Monsieur le procureur de la République,
Il y a quelques mois encore, vous dirigiez le cabinet du précédent garde des Sceaux. Ce même garde des Sceaux qui, par une circulaire du 12 mai 2011, invitait l’ensemble des magistrats de France à ignorer pour l’essentiel les conclusions de l’arrêt « El Dridi » rendu le 28 avril 2011 par la Cour de justice de l’Union européenne (CJUE) – dont il résultait pourtant clairement que les étrangers en situation irrégulière ne pouvaient plus être placés en garde à vue ni emprisonnés pour ce seul motif.
A l’époque, nous avions dénoncé la mauvaise foi criante du ministère : « Chacun comprend ce qui pousse la Chancellerie à s’arc-bouter sur une lecture partielle de l’avis de la CJUE : il s’agit à l’évidence de mettre « à l’abri » la pratique de la garde à vue comme antichambre des centres de rétention. Les magistrats sauront, en toute indépendance, porter une appréciation objective sur cette analyse biaisée et la regarder pour ce qu’elle est : la tentative désespérée d’un ministre de préserver la politique du chiffre en matière migratoire » (lettre ouverte à Michel Mercier du 16 mai 2011).
On connaît la suite : le 5 juin dernier, la chambre criminelle de la Cour de cassation a rendu un avis remarqué, confirmant de fait notre analyse et invalidant celle du ministre d’alors (réitérée dans une circulaire tout aussi fallacieuse du 13 décembre 2011 après l’arrêt « Achughbabian »).
Etant désormais procureur de Paris, la logique aurait dû vous conduire à donner pour instruction aux officiers de police judiciaire de votre ressort de ne plus placer en garde à vue des étrangers sur le seul soupçon qu’ils seraient en séjour irrégulier ou, à tout le moins, à inviter les magistrats de votre parquet à lever toute garde à vue ainsi décidée.
Las, il n’en fut rien.

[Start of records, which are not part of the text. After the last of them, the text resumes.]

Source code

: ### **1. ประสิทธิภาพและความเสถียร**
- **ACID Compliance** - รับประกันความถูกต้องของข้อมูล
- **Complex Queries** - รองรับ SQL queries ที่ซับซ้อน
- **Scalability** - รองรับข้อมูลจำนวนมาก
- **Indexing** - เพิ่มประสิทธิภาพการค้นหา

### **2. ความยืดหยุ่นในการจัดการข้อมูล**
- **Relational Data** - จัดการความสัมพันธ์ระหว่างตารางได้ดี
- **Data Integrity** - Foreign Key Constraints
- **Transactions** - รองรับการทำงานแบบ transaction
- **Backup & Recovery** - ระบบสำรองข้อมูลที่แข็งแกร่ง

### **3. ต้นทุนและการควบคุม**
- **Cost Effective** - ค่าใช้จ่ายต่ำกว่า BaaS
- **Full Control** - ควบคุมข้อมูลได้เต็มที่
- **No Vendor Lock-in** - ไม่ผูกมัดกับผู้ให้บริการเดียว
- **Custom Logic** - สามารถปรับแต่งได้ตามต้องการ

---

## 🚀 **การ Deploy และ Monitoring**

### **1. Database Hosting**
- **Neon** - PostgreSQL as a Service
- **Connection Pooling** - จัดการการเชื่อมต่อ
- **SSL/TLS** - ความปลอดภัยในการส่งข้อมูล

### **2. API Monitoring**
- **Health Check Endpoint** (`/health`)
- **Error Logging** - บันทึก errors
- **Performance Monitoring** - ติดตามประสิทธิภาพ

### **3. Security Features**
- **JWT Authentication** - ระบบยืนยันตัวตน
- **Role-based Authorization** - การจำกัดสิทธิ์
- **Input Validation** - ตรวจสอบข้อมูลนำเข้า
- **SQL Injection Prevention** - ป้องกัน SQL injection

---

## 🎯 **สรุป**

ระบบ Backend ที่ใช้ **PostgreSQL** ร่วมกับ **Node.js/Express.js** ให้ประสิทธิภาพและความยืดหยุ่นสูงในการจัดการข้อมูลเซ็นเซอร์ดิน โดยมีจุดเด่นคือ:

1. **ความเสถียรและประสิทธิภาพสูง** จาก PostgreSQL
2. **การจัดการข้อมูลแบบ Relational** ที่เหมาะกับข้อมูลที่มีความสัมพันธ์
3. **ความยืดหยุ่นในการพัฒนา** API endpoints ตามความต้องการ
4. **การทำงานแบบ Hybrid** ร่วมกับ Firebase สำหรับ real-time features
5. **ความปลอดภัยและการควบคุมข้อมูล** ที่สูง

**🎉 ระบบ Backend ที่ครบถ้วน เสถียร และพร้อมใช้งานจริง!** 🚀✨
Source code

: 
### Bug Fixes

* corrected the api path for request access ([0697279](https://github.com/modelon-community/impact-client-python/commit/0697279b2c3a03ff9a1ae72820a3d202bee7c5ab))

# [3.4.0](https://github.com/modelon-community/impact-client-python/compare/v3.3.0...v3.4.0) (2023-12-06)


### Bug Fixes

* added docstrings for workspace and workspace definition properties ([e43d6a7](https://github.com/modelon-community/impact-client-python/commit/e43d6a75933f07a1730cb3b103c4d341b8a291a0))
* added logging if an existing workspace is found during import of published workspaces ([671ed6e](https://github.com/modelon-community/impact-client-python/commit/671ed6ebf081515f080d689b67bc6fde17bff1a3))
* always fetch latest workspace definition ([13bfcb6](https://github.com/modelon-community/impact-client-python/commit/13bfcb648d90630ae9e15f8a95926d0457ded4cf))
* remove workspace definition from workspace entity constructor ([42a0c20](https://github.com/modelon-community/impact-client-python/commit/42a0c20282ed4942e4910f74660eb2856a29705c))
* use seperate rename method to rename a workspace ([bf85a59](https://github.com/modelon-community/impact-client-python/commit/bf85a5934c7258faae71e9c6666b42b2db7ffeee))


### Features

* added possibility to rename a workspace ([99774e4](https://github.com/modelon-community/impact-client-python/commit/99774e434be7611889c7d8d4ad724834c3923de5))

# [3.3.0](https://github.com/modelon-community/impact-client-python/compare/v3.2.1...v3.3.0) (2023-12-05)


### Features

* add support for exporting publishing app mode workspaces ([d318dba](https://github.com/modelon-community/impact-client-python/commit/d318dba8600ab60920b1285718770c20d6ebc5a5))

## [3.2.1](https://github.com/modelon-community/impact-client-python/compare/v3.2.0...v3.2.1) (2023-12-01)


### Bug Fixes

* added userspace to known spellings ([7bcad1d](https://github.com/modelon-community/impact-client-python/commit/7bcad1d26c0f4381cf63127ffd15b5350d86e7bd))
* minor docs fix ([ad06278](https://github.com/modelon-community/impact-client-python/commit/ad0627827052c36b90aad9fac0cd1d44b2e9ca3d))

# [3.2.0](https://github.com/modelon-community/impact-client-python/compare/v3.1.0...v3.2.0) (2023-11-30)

Vous avez préféré – au cours d’une réunion organisée en fin de semaine dernière avec les chefs des sections du parquet de Paris – indiquer aux magistrats placés sous votre autorité qu’il était urgent de ne rien changer, c’est-à-dire de ne pas mettre fin à de telles gardes à vue, pourtant contraires au droit...
Cette position partisane en dit long sur la conception que vous nourrissez de votre rôle à la tête du plus important parquet de France : vous avez manifestement choisi de perpétuer sur le terrain judiciaire les errements auxquels vous avez été associé sur le terrain politique.
Vous nous rétorquerez sans doute qu’aucune circulaire n’a été diffusée à ce jour par la Chancellerie sur ce sujet ; permettez-nous de vous rappeler que la sauvegarde des libertés individuelles, qui constitue le coeur de votre mission de magistrat, n’a pas besoin de circulaires...
Dans les jours qui viennent, selon toute vraisemblance, des étrangers seront expulsés après avoir fait l’objet de gardes à vue nulles « grâce » à vos instructions ; d’autres, qui n’auront pas pu être expulsés avant d’avoir rencontré un juge, verront sans doute leurs procédures annulées. Chacun pourra alors mesurer la portée de l’appréciation formulée à votre égard par Michel Mercier pour justifier votre nomination à ce poste : vous êtes, décidément, un « bon professionnel ».
Nous vous prions d’agréer, Monsieur le procureur, l’expression de nos salutations distinguées.